When two comic book publishers carry the majority of superhero comics between them for over half a century, it's easy to get the impression that they're constantly copying each other. After DC launched the Final Crisis mini-series in which "evil wins", Marvel rolled out their own Dark Reign event. When Marvel restored an optimistic, pre-Civil War status quo with The Heroic Age, DC did the same in its universe with Brightest Day. And now that DC's New 52 event has rebooted the entire continuity. Marvel is attempting to revitalize its own superhero line with Marvel NOW!, set to relaunch multiple titles with new first issues starting in October.
While this approach is almost identical to New 52 from a publishing perspective, Marvel Editor-in-Chief Axel Alonso is quick to point out that Marvel NOW! is a different beast. "This ain't a reboot. It's a new beginning," Alonso says, explaining that the universe won't suddenly reset. Marvel NOW! will instead transition ongoing Marvel storylines to jumping-on points over the course of several months. "In the months of October through February, every week you can go into a comic book store and find a few new jumping-on points for the Marvel Universe, a place you're going to like visiting.
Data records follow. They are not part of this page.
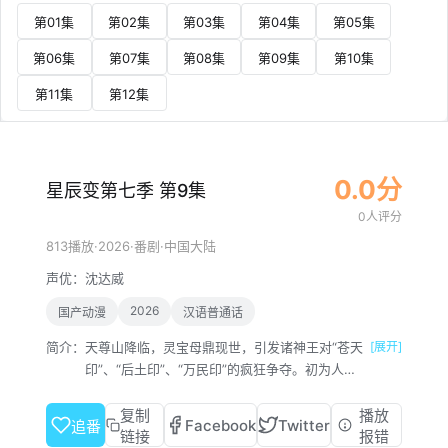
第01集
第02集
第03集
第04集
第05集
第06集
第07集
第08集
第09集
第10集
第11集
第12集
0.0分
星辰变第七季 第9集
0人评分
·
2026
·
·
813播放
番剧
中国大陆
声优：
沈达威
2026
国产动漫
汉语普通话
简介：
天尊山降临，灵宝母鼎现世，引发诸神王对“苍天
[展开]
印”、“后土印”、“万民印”的疯狂争夺。初为人父
的秦羽为救兄弟侯费，卷入与血海女王等强敌的
对抗。当姜澜夺得后土印成为众矢之的，秦羽展
复制
播放
Facebook
Twitter
追番
现出惊人实力震慑群雄。
链接
报错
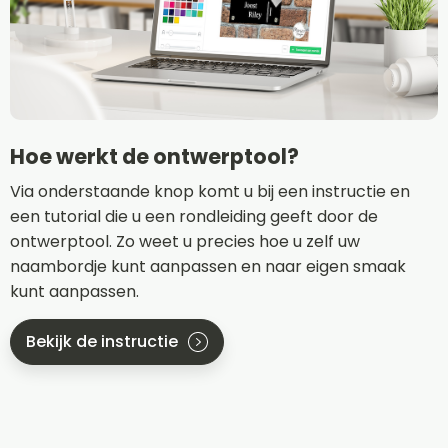
Hoe werkt de ontwerptool?
Via onderstaande knop komt u bij een instructie en
een tutorial die u een rondleiding geeft door de
ontwerptool. Zo weet u precies hoe u zelf uw
naambordje kunt aanpassen en naar eigen smaak
kunt aanpassen.
Bekijk de instructie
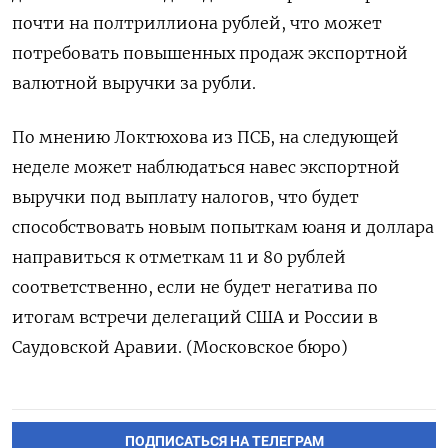
почти на полтриллиона рублей, что может
потребовать повышенных продаж экспортной
валютной выручки за рубли.
По мнению Локтюхова из ПСБ, на следующей
неделе может наблюдаться навес экспортной
выручки под выплату налогов, что будет
способствовать новым попыткам юаня и доллара
направиться к отметкам 11 и 80 рублей
соответственно, если не будет негатива по
итогам встречи делегаций США и России в
Саудовской Аравии. (Московское бюро)
ПОДПИСАТЬСЯ НА ТЕЛЕГРАМ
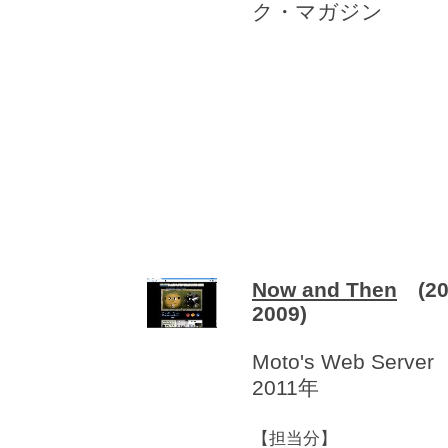
ク・マガジン
Now and Then
(20
2009)
Moto's Web Server
2011年
【担当分】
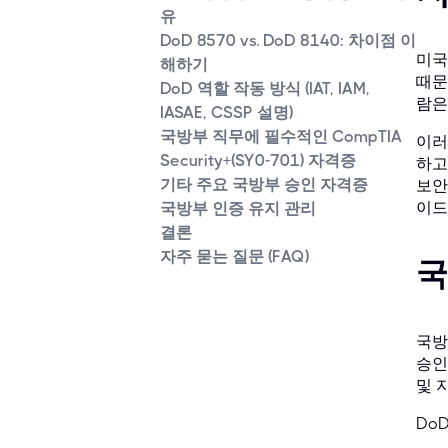
유
DoD 8570 vs. DoD 8140: 차이점 이
미국
해하기
때문
DoD 역할 작동 방식 (IAT, IAM,
람은
IASAE, CSSP 설명)
국방부 직무에 필수적인 CompTIA
이러
Security+(SY0-701) 자격증
하고
기타 주요 국방부 승인 자격증
보안
이드
국방부 인증 유지 관리
결론
자주 묻는 질문 (FAQ)
국
국방
승인
및 
Do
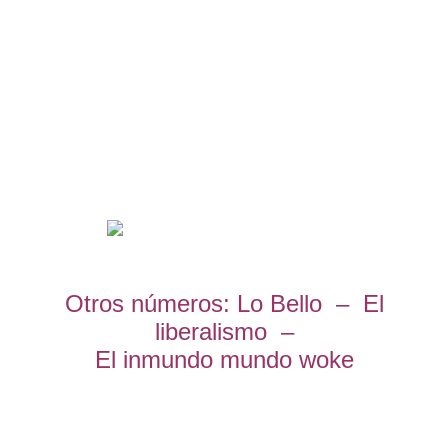
Otros números: Lo Bello – El
liberalismo –
El inmundo mundo woke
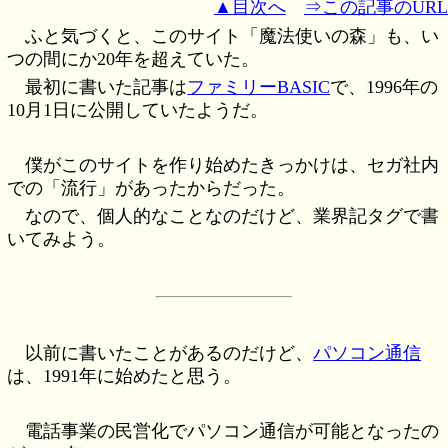
▲目次へ
⇒この記事のURL
ふと気づくと、このサイト「魔法使いの森」も、い
つの間にか20年を超えていた。
最初に書いた記事は
ファミリーBASIC
で、1996年の
10月1日に公開していたようだ。
僕がこのサイトを作り始めたきっかけは、セガ社内
での「流行」があったからだった。
なので、個人的なことなのだけど、業界記タグで書
いてみよう。
以前に書いたことがあるのだけど、
パソコン通信
は、1991年に始めたと思う。
電話事業の民営化でパソコン通信が可能となったの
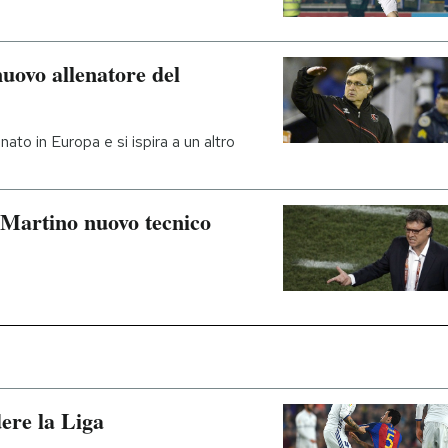
uovo allenatore del
ato in Europa e si ispira a un altro
Martino nuovo tecnico
ere la Liga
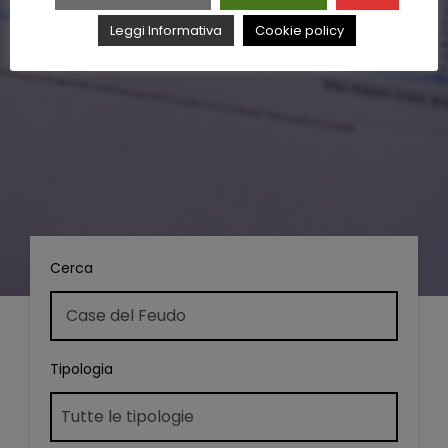
Leggi Informativa
Cookie policy
Cerca
Tipologia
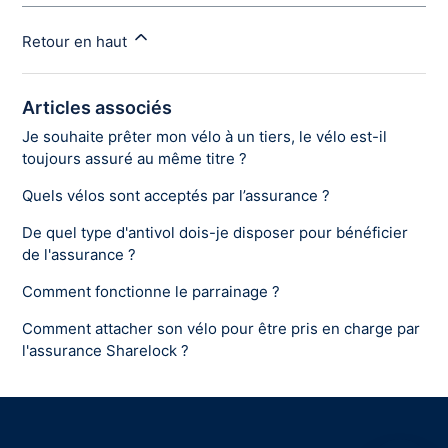
Retour en haut
Articles associés
Je souhaite prêter mon vélo à un tiers, le vélo est-il
toujours assuré au même titre ?
Quels vélos sont acceptés par l’assurance ?
De quel type d'antivol dois-je disposer pour bénéficier
de l'assurance ?
Comment fonctionne le parrainage ?
Comment attacher son vélo pour être pris en charge par
l'assurance Sharelock ?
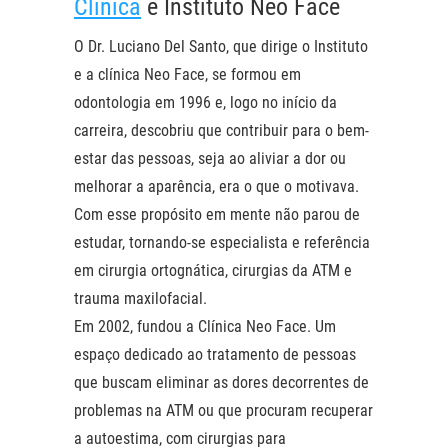
Clínica
e Instituto Neo Face
O Dr. Luciano Del Santo, que dirige o Instituto
e a clínica Neo Face, se formou em
odontologia em 1996 e, logo no início da
carreira, descobriu que contribuir para o bem-
estar das pessoas, seja ao aliviar a dor ou
melhorar a aparência, era o que o motivava.
Com esse propósito em mente não parou de
estudar, tornando-se especialista e referência
em cirurgia ortognática, cirurgias da ATM e
trauma maxilofacial.
Em 2002, fundou a Clínica Neo Face. Um
espaço dedicado ao tratamento de pessoas
que buscam eliminar as dores decorrentes de
problemas na ATM ou que procuram recuperar
a autoestima, com cirurgias para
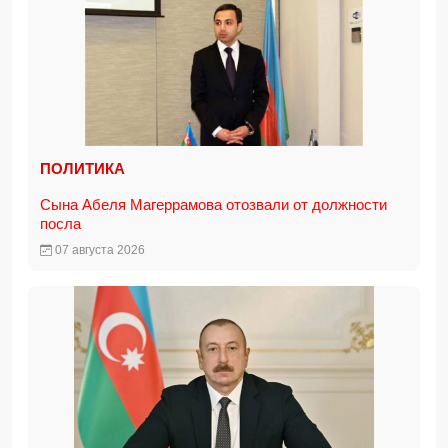
ПОЛИТИКА
Сына Абеля Магеррамова отозвали от должности
посла
07 августа 2026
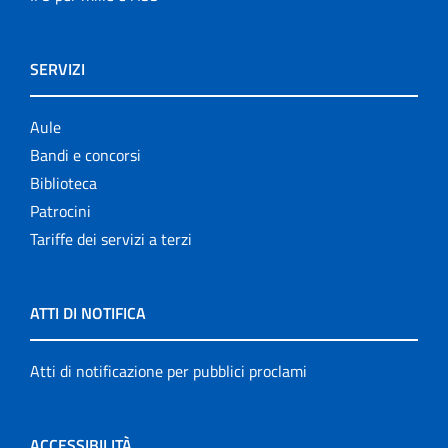
SERVIZI
Aule
Bandi e concorsi
Biblioteca
Patrocini
Tariffe dei servizi a terzi
ATTI DI NOTIFICA
Atti di notificazione per pubblici proclami
ACCESSIBILITÀ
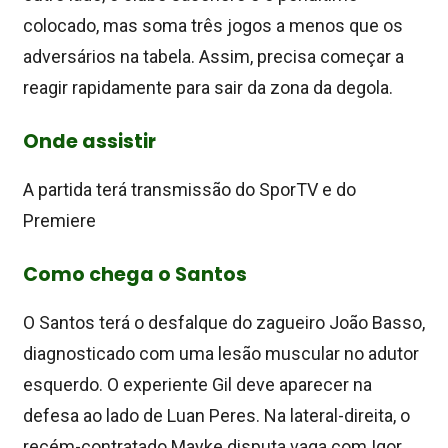
colocado, mas soma três jogos a menos que os
adversários na tabela. Assim, precisa começar a
reagir rapidamente para sair da zona da degola.
Onde assistir
A partida terá transmissão do SporTV e do
Premiere
Como chega o Santos
O Santos terá o desfalque do zagueiro João Basso,
diagnosticado com uma lesão muscular no adutor
esquerdo. O experiente Gil deve aparecer na
defesa ao lado de Luan Peres. Na lateral-direita, o
recém-contratado Mayke disputa vaga com Igor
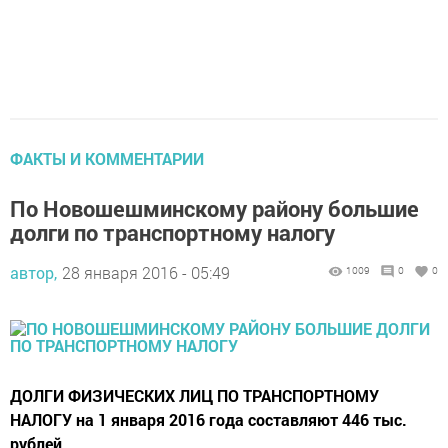
ФАКТЫ И КОММЕНТАРИИ
По Новошешминскому району большие
долги по транспортному налогу
автор,
28 января 2016 - 05:49
1009
0
0
ДОЛГИ ФИЗИЧЕСКИХ ЛИЦ ПО ТРАНСПОРТНОМУ
НАЛОГУ на 1 января 2016 года составляют 446 тыс.
рублей.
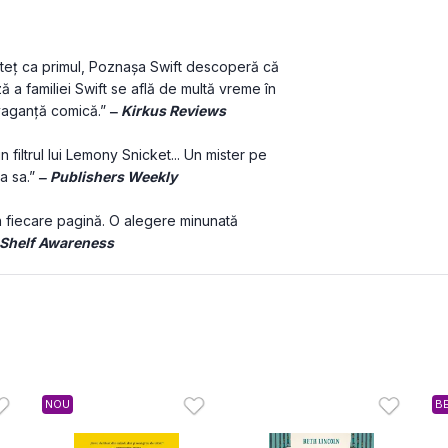
i isteț ca primul, Poznașa Swift descoperă că 
ă a familiei Swift se află de multă vreme în 
avaganță comică.” 
‒ 
Kirkus Reviews
in filtrul lui Lemony Snicket... Un mister pe 
a sa.” 
‒ 
Publishers Weekly
n fiecare pagină. O alegere minunată 
Shelf Awareness
NOU
B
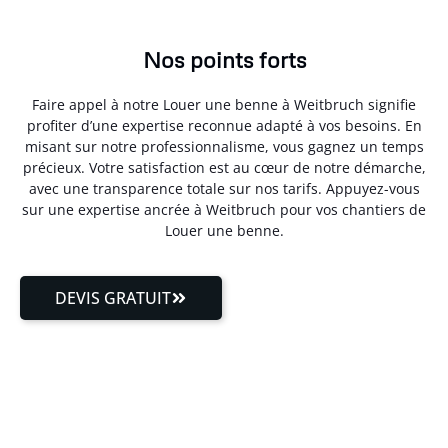
Nos points forts
Faire appel à notre Louer une benne à Weitbruch signifie
profiter d’une expertise reconnue adapté à vos besoins. En
misant sur notre professionnalisme, vous gagnez un temps
précieux. Votre satisfaction est au cœur de notre démarche,
avec une transparence totale sur nos tarifs. Appuyez-vous
sur une expertise ancrée à Weitbruch pour vos chantiers de
Louer une benne.
DEVIS GRATUIT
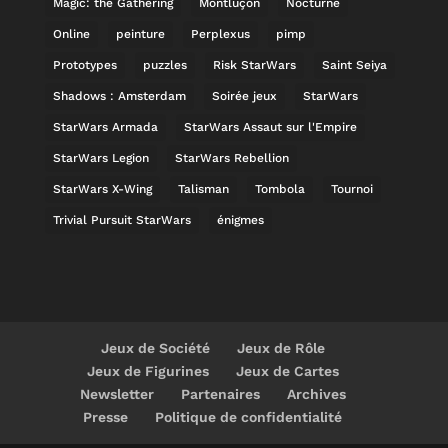
Magic: the Gathering
Montluçon
Nocturne
Online
peinture
Perplexus
pimp
Prototypes
puzzles
Risk StarWars
Saint Seiya
Shadows : Amsterdam
Soirée jeux
StarWars
StarWars Armada
StarWars Assaut sur l'Empire
StarWars Legion
StarWars Rebellion
StarWars X-Wing
Talisman
Tombola
Tournoi
Trivial Pursuit StarWars
énigmes
Jeux de Société
Jeux de Rôle
Jeux de Figurines
Jeux de Cartes
Newsletter
Partenaires
Archives
Presse
Politique de confidentialité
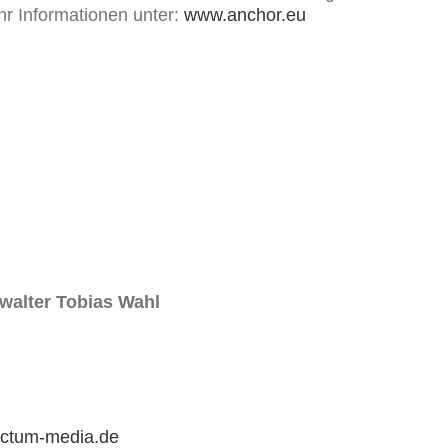
r Informationen unter:
www.anchor.eu
walter Tobias Wahl
ctum-media.de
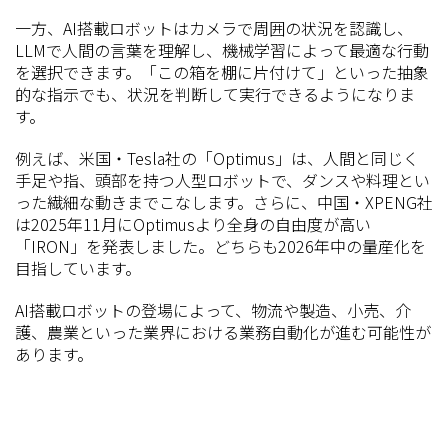
一方、AI搭載ロボットはカメラで周囲の状況を認識し、
LLMで人間の言葉を理解し、機械学習によって最適な行動
を選択できます。「この箱を棚に片付けて」といった抽象
的な指示でも、状況を判断して実行できるようになりま
す。
例えば、米国・Tesla社の「Optimus」は、人間と同じく
手足や指、頭部を持つ人型ロボットで、ダンスや料理とい
った繊細な動きまでこなします。さらに、中国・XPENG社
は2025年11月にOptimusより全身の自由度が高い
「IRON」を発表しました。どちらも2026年中の量産化を
目指しています。
AI搭載ロボットの登場によって、物流や製造、小売、介
護、農業といった業界における業務自動化が進む可能性が
あります。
Or revisiting."
Just as New 52 followed up DC's Flashpoint event, Marvel NOW! books will spin-off from the unfolding Avengers Vs X-Men storyline. Rick Remender and John Cassaday will develop Uncanny Avengers, a series uniting the Avengers and X-Men into a single team when Captain America "recognizes that he hasn't done enough to help the mutants." Jonathan Hickman and Jerome Opena will take over the core Avengers series, increasing the team size to sixteen "popular characters, B-listers, and new characters". Former Avengers writer Brian Michael Bendis is moving on to All-New X-Men, a time-travel story about the original teenaged X-Men arriving in our darker modern era with art by Stuart Immonen. "Here's the big question that the original X-Men are gonna be faced with," Bendis explains, "we're gonna grow up, and this is what we're going to get? That is not acceptable."
For regular comics readers, an announcement like this has been expected for some time. Once the concepts introduced in 2006's Civil War reached their logical conclusion two years ago, the company needed a new direction for their ongoing titles, which in comics is usually accompanied by a drastic re-imagining of regular characters. Coincidentally, Marvel Now! is also well-positioned to capitalize on fans of this summer's The Avengers by adapting the designs of movie-version Captain America and Nick Fury into comic book canon.
Will the relaunch be successful? It's hard to say, although DC fared pretty well all things considered. Comic book fans will just have to wait until October to find out.